In the present study, our results showed that post-exposure treatment with alpha-lipoic acid, resveratrol, or their combination can mitigate pneumonitis and fibrosis in a mice model. Results also showed a moderate induction of fibrosis by irradiation of mice lung tissues, which was reversed completely by all reagents. Alpha-lipoic acid and its combinational form could attenuate infiltration of inflammatory cells, while resveratrol did not show any remarkable effect. Neither resveratrol nor alpha-lipoic acid was able to mitigate inflammation, while their combination could attenuate it significantly. Overall results showed that alpha-lipoic acid is a potent radiation mitigator for lung tissues, however, its combination with resveratrol could lead to more effective results.

CONCLUSION

This study was conducted to evaluate the possible mitigatory effects of resveratrol, alpha-lipoic acid and their combination after lung irradiation with gamma rays.
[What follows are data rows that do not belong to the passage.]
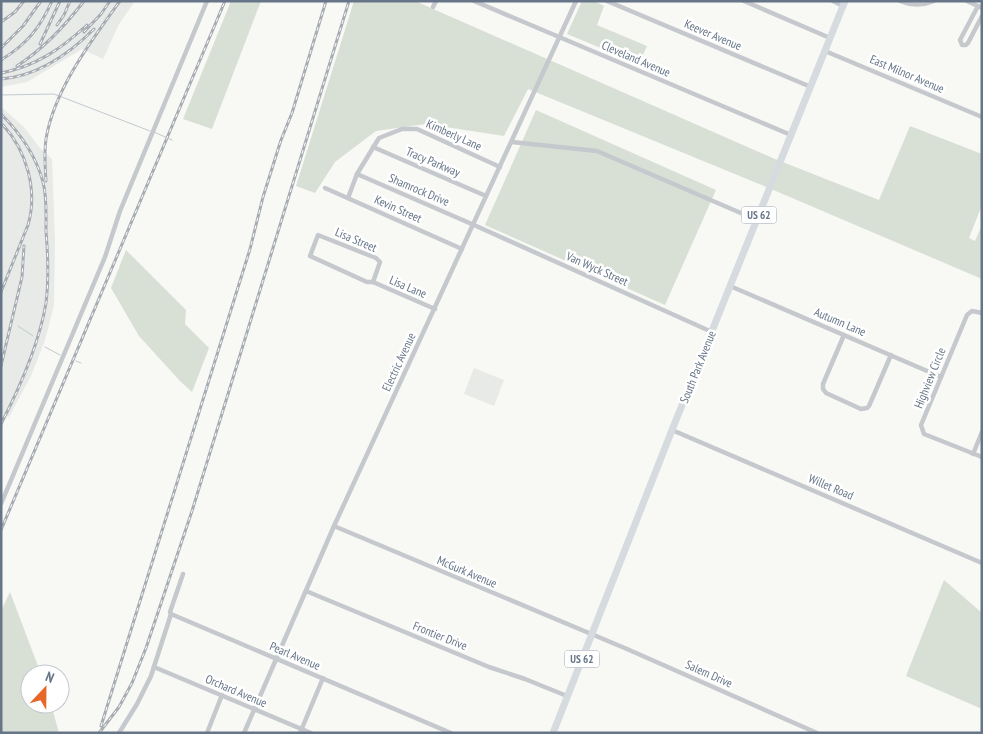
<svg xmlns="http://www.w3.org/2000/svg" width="983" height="734" viewBox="0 0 983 734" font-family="'PT Sans Narrow',sans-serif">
	<rect width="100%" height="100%" fill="#f8f8f5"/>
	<!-- built -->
	<g fill="#e8eae8">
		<path d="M 1,1 L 135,1 L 119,24 L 103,59 L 82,49 L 27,82 L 1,87 Z"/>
		<path d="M 1,107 L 24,127 L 39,147 L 52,159 L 55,240 L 54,305 L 45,340 L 31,376 L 9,417 L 1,413 Z"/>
		<path d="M 474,368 L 504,380 L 494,406 L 464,394 Z"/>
	</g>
	<!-- green -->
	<g fill="#d8e0d6">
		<path d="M 231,1 L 261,1 L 212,129 L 183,119 Z"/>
		<path d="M 354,1 L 415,1 L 775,159 L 879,200 L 910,126 L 982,154 L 982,205 L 969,238 L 975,241 L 982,225 L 982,279 L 764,186 L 528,89 L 504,136 L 426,124 L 376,131 L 335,162 L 315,193 L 296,186 Z"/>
		<path d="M 582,1 L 594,1 L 604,6 L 597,25 L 647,46 L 639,64 L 567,34 Z"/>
		<path d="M 536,110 L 716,190 L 665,305 L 485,225 Z"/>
		<path d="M 126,250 L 186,310 L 185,324 L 209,348 L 192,392 L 180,381 L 139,336 L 111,288 Z"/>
		<path d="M 944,580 L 982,613 L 982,709 L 906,676 Z"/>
		<path d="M 10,592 L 41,674 L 30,674 L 30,704 L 51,704 L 59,733 L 1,733 L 1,611 Z"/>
	</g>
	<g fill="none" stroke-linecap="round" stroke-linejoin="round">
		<!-- stream -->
		<g stroke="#c2cad0" stroke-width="1">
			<path d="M 1,95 L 54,94 L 150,131"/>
			<path d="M 154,132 L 172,140"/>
			<path d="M 18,326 L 33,336"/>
			<path d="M 45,347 L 60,355"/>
			<path d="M 76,361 L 81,363"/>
		</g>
		<!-- minor -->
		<g stroke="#c5c8cc" stroke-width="4.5">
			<path d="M 474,1 L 791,135"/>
			<path d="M 607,1 L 811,87"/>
			<path d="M 744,1 L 830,38"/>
			<path d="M 833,1 L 843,6"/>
			<path d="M 900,1 C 912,6 922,6 934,1"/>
			<path d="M 967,1 L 982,8"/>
			<path d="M 978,6 L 960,40 L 962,45 L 966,45 L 968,43 L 982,16"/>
			<path d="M 433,7 L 436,1"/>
			<path d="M 825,51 L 982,117"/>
			<path d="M 512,142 L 597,151 L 757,220"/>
			<path d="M 373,147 L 486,196"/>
			<path d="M 357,174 L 474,225 L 712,332"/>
			<path d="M 325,188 L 462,249"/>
			<path d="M 348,198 L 357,174 L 379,138 L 402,129 L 417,129 L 500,167"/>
			<path d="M 318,235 L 376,258 L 380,262 L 373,282 L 367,282 L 310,256 Z"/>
			<path d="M 373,282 L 435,309"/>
			<path d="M 730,286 L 941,377"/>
			<path d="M 982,313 L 972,311 L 967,315 L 921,425 L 924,434 L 982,457"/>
			<path d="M 844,335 L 823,384 L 823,389 L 826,393 L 861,409 L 867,408 L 869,406 L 891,355"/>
			<path d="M 672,430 L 982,563"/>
			<path d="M 973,454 L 982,432"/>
			<path d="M 1,504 L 105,257 L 120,211 L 207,1"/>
			<path d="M 334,526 L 627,649 L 817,733"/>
			<path d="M 183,574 L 170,612 L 171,614 L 451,733"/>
			<path d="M 306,591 L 489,667 L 525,679 L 567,696"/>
			<path d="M 154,667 L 311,733"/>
			<path d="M 119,733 L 137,704 L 151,676 L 171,614"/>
			<path d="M 207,733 L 222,695"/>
			<path d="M 244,733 L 334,526 L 576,1"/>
			<path d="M 300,733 L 323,678"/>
		</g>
		<!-- primary -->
		<path stroke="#d6dbdf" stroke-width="7" d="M 553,733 L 672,430 L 845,1"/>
		<!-- rail casing -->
		<g stroke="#a7acb3" stroke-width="3">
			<g id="rail">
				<path d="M 1,22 L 15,12 L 24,1"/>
				<path d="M 57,25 L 64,15 L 70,1"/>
				<path d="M 84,32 L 101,14 L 110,1"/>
				<path d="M 40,44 L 60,1"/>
				<path d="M 1,48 L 23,26 L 41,1"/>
				<path d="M 1,60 C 27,44 40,28 52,1"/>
				<path d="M 17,66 C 43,49 65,26 84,1"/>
				<path d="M 1,73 C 36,66 61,49 87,25"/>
				<path d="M 1,79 C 38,76 68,55 94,29"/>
				<path d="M 1,114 C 20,133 36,156 43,182 C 47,197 46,215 46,231 C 48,255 49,279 46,303 C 39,345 20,387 1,424"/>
				<path d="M 46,181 C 45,167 44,153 46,139 C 54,90 91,41 120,1"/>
				<path d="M 1,292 L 28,225 C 38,191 27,151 3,125"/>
				<path d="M 1,366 L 22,277 L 24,246"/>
				<path d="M 1,530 L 225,1"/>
				<path d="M 101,726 L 250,249 L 263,197 L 281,140 L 292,113 L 326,1"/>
				<path d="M 99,733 L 119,707 L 132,683 L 146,648 L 192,511 L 349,1"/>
			</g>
		</g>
		<!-- rail -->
		<use href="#rail" stroke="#fff" stroke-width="1" stroke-dasharray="4" stroke-linecap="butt"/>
	</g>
	<g text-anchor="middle" stroke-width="5" stroke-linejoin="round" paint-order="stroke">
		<!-- shield labels -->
		<g fill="#fff" stroke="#949eab" stroke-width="1">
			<rect x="741.5" y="206.5" width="35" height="17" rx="4"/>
			<rect x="564.5" y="650.5" width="35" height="17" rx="4"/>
		</g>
		<g font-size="11" font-weight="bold" fill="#667587">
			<text x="759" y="219">US 62</text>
			<text x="582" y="663">US 62</text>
		</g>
		<!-- street labels -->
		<g font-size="12" fill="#667587" stroke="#fff">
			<text transform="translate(713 35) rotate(23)" y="4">Keever Avenue</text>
			<text transform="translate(636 59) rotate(23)" y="4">Cleveland Avenue</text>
			<text transform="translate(907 74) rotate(23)" y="4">East Milnor Avenue</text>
			<text transform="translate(454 135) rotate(24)" y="4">Kimberly Lane</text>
			<text transform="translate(433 162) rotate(23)" y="4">Tracy Parkway</text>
			<text transform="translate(419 190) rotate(23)" y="4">Shamrock Drive</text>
			<text transform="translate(398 209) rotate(24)" y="4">Kevin Street</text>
			<text transform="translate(356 240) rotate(23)" y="4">Lisa Street</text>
			<text transform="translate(597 269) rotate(24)" y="4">Van Wyck Street</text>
			<text transform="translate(408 287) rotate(23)" y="4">Lisa Lane</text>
			<text transform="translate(840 322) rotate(23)" y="4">Autumn Lane</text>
			<text transform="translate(399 362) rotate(-65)" y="4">Electric Avenue</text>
			<text transform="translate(698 367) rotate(-68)" y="4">South Park Avenue</text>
			<text transform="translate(930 378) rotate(-68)" y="4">Highview Circle</text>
			<text transform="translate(831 487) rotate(23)" y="4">Willet Road</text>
			<text transform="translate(467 572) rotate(23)" y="4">McGurk Avenue</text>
			<text transform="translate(440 636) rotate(22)" y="4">Frontier Drive</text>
			<text transform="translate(295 656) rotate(23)" y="4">Pearl Avenue</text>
			<text transform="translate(709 674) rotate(24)" y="4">Salem Drive</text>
			<text transform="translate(236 691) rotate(23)" y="4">Orchard Avenue</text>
		</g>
	</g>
	<!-- border -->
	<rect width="983" height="734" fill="none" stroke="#667587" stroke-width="5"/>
	<!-- north arrow -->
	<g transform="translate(45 689) rotate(22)"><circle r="24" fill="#ffffff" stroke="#c2c8cf"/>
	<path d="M0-4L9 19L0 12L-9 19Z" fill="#e66727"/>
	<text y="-8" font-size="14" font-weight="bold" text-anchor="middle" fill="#667587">N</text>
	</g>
</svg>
Results showed that treatment with resveratrol alleviated fibrosis as well as alveolar and vascular injuries, while it could not mitigate inflammatory markers. Alpha-lipoic acid has a potent effect on lung injury and mitigated the infiltration of most inflammatory cells, edema, alveolar and vascular injuries as well as fibrosis. However, the combination of both resveratrol and alpha-lipoic acid may offer potent mitigatory effect compared with the single forms of these drugs. In conclusion, using alpha-lipoic acid or its combination with resveratrol is a good strategy for mitigation of both pneumonitis and fibrosis following exposure of the lung to a high dose of radiation.

Table 1

Histopathological results evaluating the mitigatory effect of alpha-lipoic acid (ALA), resveratrol (RES) and their combination on mice lung tissues following exposure to 18 Gy gamma rays.

-	Control	RAD	RAD+ALA	RAD+RES	RAD+ALA+RES
Collapse	0.25 ± 0.43	1.00 ± 00a	1.25 ± 0.43	0.66 ± 0.47	1.00 ± 00
Erythrocyte hemorrhage	0.00 ± 00	3.00 ± 0.70a	1.00 ± 0.70b	0.00 ± 00b	0.00 ± 00b,c
Congestion	0.00 ± 00	3.50 ± 0.86a	1.50 ± 0.50b	1.00 ± 00b	0.00 ± 00b,c,d
Inflammation	0.25 ± 0.43	3.25 ± 0.43a	2.50 ± 0.50	3.33 ± 0.47	1.75 ± 0.89b
Macrophages infiltration	0.25 ± 0.43	3.00 ± 00a	0.50 ± 0.50b	3.00 ± 0.81	1.75 ± 0.83b
Lymphocyte infiltration	0.00 ± 00	2.75 ± 0.83a	1.75 ± 0.43	3.66 ± 0.47	1.50 ± 0.50
Neutrophil infiltration	0.00 ± 00	3.00 ± 0.70a	1.00 ± 00b	1.00 ± 00b	0.00 ± 00b,c,d
Vascular wall thickness	0.00 ± 00	1.25 ± 0.43a	0.00 ± 00b	1.00 ± 00	0.00 ± 00b,d
Vascular damage	0.25 ± 0.43	2.25 ± 0.43a	1.00 ± 00b	2.00 ± 00	0.75 ± 0.83b
Alveolar thickness	0.00 ± 00	1.00 ± 00a	0.00 ± 00b	0.00 ± 00b	0.00 ± 00b
Edema	0.00 ± 00	3.00 ± 00a	0.75 ± 1.29b	1.00 ± 0.82b	1.50 ± 1.65b
Fibrosis	0.00 ± 00	2.00 ± 00a	0.00 ± 00b	0.00 ± 00b	0.00 ± 00b

a: significant compared to control group; b: significant compared to radiation group; c: significant compared to alpha-lipoic acid group; d: significant compared to resveratrol group (Mann-Whitney Test, p <0.05).

RAD = Radiation; ALA = Alpha-Lipoic Acid; RES = Resveratrol; ALA+RES = Resveratrol Plus Alpha-Lipoic Acid.